▶ [Short problem]:
Return, verbatim, the lines of the listing below from its first line through the line containing "v(2.5, 11) *", inclusive. Omit the pictures from your answer.

Dataset items

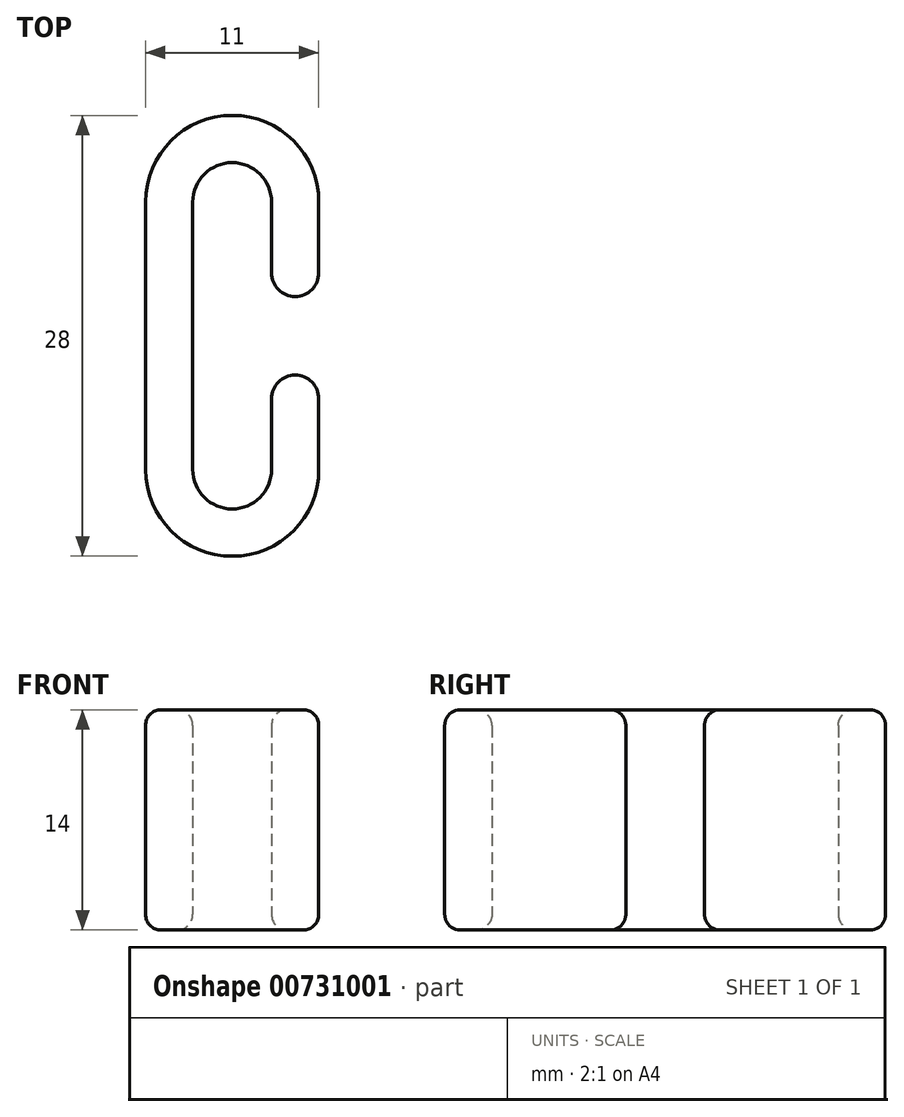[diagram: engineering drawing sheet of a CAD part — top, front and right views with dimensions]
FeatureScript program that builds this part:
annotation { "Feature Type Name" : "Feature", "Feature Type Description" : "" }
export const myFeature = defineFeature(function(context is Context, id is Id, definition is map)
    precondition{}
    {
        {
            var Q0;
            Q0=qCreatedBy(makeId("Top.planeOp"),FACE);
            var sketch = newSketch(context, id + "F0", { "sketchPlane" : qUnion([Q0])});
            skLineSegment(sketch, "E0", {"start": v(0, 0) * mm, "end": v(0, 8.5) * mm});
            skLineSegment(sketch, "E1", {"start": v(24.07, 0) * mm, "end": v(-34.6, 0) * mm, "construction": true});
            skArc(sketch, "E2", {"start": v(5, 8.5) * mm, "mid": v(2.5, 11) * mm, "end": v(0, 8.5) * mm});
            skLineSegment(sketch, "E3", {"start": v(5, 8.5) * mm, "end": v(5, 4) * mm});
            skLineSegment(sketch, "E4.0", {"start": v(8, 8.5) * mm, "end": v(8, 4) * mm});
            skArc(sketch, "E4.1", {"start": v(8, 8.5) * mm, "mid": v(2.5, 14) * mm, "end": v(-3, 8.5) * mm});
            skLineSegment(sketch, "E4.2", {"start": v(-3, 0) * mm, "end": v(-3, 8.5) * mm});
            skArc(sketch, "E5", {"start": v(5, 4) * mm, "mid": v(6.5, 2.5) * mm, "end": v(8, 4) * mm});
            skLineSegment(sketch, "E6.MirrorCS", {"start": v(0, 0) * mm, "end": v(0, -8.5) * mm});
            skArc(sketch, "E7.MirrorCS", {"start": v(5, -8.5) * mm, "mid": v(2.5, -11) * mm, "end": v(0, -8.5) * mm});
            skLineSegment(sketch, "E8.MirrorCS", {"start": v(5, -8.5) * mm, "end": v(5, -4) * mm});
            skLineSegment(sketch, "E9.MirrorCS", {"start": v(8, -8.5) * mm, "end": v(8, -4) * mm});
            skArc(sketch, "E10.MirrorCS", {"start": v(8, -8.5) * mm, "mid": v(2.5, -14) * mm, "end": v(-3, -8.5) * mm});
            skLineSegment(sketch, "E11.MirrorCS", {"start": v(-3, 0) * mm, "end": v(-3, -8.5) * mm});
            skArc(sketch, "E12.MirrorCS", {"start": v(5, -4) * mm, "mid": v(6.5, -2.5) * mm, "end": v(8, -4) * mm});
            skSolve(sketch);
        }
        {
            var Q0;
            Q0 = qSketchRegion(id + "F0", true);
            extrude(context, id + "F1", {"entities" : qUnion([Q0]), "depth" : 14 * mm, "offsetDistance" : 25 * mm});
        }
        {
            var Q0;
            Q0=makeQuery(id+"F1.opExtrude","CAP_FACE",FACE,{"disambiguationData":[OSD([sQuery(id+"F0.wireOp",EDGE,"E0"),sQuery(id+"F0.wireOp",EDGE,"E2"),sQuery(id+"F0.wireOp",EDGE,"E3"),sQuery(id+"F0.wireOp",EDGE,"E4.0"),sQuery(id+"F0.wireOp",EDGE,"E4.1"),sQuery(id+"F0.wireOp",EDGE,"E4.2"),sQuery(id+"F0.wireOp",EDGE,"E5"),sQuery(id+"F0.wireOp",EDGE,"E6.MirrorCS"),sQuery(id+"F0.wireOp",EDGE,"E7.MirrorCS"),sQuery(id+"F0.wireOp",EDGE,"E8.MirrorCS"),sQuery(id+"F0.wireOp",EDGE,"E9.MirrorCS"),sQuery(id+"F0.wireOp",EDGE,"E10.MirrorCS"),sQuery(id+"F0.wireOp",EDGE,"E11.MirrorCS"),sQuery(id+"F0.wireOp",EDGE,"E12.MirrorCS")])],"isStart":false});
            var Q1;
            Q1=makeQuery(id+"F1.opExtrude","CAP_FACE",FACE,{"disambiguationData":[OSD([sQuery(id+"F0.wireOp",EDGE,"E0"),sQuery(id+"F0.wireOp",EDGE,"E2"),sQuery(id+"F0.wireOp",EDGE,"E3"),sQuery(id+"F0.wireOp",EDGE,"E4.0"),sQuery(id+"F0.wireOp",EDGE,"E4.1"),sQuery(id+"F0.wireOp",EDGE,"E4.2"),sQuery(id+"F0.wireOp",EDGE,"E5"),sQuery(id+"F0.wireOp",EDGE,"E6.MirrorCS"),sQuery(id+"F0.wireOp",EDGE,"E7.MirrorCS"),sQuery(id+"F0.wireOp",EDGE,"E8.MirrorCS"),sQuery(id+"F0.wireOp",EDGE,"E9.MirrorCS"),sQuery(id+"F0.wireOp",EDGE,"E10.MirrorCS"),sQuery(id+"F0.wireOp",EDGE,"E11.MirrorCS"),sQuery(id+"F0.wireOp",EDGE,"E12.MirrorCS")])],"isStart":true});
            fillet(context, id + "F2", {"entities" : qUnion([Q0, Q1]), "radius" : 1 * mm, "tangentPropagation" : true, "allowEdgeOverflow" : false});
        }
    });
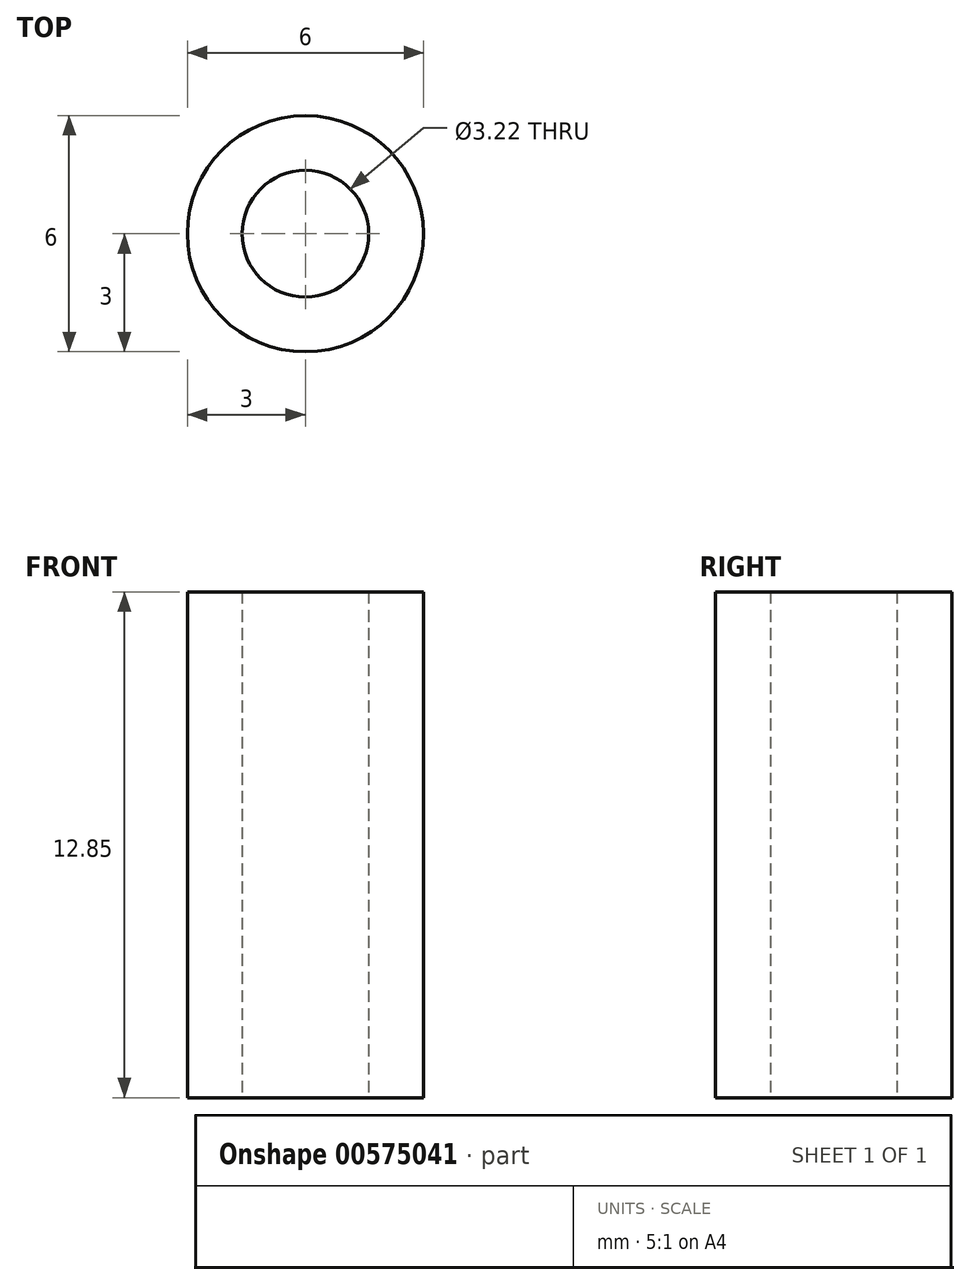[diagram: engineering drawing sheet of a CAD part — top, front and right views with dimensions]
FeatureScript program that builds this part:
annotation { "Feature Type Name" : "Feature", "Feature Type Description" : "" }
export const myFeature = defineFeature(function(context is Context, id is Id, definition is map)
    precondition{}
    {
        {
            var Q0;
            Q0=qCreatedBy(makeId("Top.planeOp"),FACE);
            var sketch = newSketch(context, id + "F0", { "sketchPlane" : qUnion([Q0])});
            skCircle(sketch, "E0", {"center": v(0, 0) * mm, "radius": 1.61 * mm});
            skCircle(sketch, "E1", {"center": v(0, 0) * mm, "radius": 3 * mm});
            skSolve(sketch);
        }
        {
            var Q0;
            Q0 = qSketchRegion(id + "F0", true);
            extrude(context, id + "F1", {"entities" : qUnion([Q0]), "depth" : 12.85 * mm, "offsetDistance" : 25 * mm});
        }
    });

▶ [Solution to this task]:
[diagram: engineering drawing sheet of a CAD part — top, front and right views with dimensions]
FeatureScript program that builds this part:
annotation { "Feature Type Name" : "Feature", "Feature Type Description" : "" }
export const myFeature = defineFeature(function(context is Context, id is Id, definition is map)
    precondition{}
    {
        {
            var Q0;
            Q0=qCreatedBy(makeId("Top.planeOp"),FACE);
            var sketch = newSketch(context, id + "F0", { "sketchPlane" : qUnion([Q0])});
            skLineSegment(sketch, "E0", {"start": v(0, 0) * mm, "end": v(0, 8.5) * mm});
            skLineSegment(sketch, "E1", {"start": v(24.07, 0) * mm, "end": v(-34.6, 0) * mm, "construction": true});
            skArc(sketch, "E2", {"start": v(5, 8.5) * mm, "mid": v(2.5, 11) * mm, "end": v(0, 8.5) * mm});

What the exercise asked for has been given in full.